_Source document_
------
I genuinely don't know what i am talking about and i am just rambling, because i am trying to wrap my head around HOW to upgrade my vram to load the larger models without buying a massively overpriced workstation card. should i stuff 4 3090's into a large tower? settle up 3 4090's in a rig?

how can the average hobbyist make the jump from 48gb to 72gb+?

is taking the wait and see approach towards nvidia dropping new scalper priced high VRAM cards feasible? Hope and pray for some kind of technical magic that drops the required VRAM while simultaneously keeping quality?

the reason i am stressing about this and asking for advice is because the quality difference between smaller models and 70B models is astronomical. and the difference between the 70B models and the 100+B models is a HUGE jump too. from my testing it seems that the 100B+ models really turn the "humanization" of the LLM up to the next level, leaving the 70B models to sound like...well.. AI.
------
Stored data entries:
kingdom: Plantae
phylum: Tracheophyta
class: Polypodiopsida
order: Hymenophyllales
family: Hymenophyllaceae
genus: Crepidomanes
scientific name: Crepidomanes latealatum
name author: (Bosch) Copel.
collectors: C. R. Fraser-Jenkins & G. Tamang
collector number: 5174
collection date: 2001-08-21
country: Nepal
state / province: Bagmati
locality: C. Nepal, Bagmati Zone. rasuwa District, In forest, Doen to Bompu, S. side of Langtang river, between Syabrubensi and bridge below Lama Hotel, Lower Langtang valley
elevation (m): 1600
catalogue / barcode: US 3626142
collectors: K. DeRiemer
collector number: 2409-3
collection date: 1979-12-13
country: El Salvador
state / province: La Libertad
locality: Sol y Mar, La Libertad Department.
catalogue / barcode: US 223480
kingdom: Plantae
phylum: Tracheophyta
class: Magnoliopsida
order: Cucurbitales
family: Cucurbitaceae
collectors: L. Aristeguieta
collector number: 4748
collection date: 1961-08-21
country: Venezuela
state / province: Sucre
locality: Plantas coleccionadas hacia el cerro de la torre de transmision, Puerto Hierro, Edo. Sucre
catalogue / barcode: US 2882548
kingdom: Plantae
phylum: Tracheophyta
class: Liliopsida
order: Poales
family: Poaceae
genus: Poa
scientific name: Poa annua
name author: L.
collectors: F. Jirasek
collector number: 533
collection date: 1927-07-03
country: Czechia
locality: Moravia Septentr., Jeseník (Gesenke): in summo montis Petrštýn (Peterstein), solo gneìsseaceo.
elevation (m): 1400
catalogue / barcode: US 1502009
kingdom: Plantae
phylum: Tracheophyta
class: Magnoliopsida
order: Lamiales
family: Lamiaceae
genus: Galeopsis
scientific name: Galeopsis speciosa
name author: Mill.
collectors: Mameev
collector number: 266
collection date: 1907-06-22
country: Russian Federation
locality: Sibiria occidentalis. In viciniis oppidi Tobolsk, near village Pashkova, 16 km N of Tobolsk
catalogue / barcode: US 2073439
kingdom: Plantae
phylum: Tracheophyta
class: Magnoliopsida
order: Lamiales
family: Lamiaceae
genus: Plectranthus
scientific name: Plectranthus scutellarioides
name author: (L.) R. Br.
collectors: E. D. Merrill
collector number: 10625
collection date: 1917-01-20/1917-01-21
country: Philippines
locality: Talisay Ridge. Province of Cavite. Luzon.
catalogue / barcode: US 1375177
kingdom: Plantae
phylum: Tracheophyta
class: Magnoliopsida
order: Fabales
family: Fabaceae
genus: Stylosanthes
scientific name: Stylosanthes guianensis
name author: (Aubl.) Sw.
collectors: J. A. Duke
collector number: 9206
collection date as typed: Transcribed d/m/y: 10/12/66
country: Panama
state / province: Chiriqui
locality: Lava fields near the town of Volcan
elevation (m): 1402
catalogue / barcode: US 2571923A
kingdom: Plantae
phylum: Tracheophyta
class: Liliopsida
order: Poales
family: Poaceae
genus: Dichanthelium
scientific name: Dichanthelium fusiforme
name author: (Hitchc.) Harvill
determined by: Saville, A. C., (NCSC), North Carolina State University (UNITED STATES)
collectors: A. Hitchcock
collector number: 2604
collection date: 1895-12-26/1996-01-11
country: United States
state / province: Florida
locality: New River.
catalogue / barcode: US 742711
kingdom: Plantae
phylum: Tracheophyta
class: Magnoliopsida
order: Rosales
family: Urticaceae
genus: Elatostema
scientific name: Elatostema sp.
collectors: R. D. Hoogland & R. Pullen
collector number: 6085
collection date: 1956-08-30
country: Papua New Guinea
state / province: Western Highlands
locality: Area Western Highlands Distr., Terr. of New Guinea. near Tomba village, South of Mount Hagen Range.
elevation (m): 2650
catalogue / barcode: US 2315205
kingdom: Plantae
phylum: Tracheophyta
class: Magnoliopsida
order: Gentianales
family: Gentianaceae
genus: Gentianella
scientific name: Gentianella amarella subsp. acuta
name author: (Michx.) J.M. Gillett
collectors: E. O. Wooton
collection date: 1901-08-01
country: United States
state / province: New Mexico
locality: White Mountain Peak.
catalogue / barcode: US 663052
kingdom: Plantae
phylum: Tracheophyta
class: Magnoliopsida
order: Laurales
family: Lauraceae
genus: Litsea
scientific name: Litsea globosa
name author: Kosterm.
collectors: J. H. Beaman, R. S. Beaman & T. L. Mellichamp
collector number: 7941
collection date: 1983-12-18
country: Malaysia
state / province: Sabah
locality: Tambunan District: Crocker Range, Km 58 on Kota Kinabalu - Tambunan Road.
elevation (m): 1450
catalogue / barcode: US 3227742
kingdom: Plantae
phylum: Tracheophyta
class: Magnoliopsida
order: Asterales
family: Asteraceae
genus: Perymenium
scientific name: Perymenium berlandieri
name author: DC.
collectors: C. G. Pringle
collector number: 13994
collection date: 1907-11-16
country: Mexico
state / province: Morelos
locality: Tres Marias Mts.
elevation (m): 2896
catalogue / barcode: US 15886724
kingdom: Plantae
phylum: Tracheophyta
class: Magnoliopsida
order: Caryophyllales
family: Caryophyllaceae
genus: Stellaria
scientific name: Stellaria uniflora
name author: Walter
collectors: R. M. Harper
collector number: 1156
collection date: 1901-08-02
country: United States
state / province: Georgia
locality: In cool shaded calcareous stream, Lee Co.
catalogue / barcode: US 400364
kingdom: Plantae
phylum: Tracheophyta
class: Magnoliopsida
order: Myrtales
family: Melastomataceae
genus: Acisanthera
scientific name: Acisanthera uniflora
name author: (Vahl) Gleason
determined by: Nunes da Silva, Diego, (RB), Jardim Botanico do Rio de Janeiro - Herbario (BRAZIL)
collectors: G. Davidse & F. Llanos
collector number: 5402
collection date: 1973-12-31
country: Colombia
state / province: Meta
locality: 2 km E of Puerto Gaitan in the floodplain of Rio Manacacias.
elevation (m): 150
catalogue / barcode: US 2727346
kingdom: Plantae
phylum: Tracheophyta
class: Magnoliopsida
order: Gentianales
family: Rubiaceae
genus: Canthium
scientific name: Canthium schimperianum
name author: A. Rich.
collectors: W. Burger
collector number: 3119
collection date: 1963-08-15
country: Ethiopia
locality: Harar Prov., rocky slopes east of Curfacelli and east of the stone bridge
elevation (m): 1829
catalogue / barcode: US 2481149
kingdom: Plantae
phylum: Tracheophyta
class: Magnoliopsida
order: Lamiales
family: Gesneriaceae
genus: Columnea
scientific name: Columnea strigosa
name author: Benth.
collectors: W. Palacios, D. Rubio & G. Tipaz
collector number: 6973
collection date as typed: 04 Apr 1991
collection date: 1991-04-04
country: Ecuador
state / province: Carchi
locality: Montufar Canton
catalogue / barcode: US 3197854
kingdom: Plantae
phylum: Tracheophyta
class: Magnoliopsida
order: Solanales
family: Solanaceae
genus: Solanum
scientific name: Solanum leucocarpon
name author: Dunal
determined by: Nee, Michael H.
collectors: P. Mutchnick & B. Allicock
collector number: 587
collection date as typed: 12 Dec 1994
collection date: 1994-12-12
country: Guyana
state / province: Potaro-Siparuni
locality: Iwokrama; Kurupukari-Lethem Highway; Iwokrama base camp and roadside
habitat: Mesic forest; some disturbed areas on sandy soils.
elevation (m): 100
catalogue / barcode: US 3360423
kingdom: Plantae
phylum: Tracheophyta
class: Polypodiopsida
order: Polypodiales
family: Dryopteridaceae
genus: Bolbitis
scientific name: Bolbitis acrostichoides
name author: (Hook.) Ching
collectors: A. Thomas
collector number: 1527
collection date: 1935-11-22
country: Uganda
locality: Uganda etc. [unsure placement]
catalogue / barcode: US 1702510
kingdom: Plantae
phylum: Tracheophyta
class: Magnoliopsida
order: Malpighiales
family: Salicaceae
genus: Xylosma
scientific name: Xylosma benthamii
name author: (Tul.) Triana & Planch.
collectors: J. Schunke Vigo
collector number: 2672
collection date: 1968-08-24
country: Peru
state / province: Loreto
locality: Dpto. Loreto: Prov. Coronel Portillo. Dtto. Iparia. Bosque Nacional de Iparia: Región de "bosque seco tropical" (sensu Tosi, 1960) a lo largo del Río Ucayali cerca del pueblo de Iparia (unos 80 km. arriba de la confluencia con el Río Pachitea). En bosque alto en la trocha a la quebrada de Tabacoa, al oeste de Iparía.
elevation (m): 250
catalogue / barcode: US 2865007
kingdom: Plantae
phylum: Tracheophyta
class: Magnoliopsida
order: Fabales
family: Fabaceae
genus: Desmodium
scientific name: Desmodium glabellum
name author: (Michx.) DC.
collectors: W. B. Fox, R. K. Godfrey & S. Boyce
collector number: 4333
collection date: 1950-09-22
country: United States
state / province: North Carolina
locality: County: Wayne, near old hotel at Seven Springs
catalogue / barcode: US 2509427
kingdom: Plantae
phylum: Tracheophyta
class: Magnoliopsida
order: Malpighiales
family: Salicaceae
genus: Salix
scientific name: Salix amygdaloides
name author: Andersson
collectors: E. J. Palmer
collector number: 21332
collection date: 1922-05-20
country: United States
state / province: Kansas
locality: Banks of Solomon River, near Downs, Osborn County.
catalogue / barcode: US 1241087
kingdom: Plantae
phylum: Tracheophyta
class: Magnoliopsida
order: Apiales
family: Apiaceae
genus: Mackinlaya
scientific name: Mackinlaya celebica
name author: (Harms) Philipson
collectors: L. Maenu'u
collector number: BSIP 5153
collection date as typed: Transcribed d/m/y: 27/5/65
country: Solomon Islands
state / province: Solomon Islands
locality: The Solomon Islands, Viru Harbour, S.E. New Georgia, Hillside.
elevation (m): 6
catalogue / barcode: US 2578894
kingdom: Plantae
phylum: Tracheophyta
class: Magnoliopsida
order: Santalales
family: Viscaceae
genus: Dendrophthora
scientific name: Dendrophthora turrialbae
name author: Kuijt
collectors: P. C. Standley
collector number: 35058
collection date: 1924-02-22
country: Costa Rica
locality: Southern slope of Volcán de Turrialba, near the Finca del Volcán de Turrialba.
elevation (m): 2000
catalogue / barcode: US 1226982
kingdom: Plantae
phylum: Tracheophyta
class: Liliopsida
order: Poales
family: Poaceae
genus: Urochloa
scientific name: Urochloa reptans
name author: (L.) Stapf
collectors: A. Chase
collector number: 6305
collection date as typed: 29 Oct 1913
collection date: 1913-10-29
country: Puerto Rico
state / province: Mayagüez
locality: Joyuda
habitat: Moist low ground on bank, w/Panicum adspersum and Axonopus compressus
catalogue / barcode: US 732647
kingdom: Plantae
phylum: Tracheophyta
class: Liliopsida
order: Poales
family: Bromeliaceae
------
_Assignment A_
In the post on VRAM, what jump in memory does the writer ask how an average hobbyist can make?
_Assignment B_
Reproduce word for word the stretch of the post on VRAM from "how can the" through "simultaneously keeping quality?".
The listing is separate material, apart from the post on VRAM.

_Worked solution A_
From 48gb to 72gb+.

_Worked solution B_
how can the average hobbyist make the jump from 48gb to 72gb+?

is taking the wait and see approach towards nvidia dropping new scalper priced high VRAM cards feasible? Hope and pray for some kind of technical magic that drops the required VRAM while simultaneously keeping quality?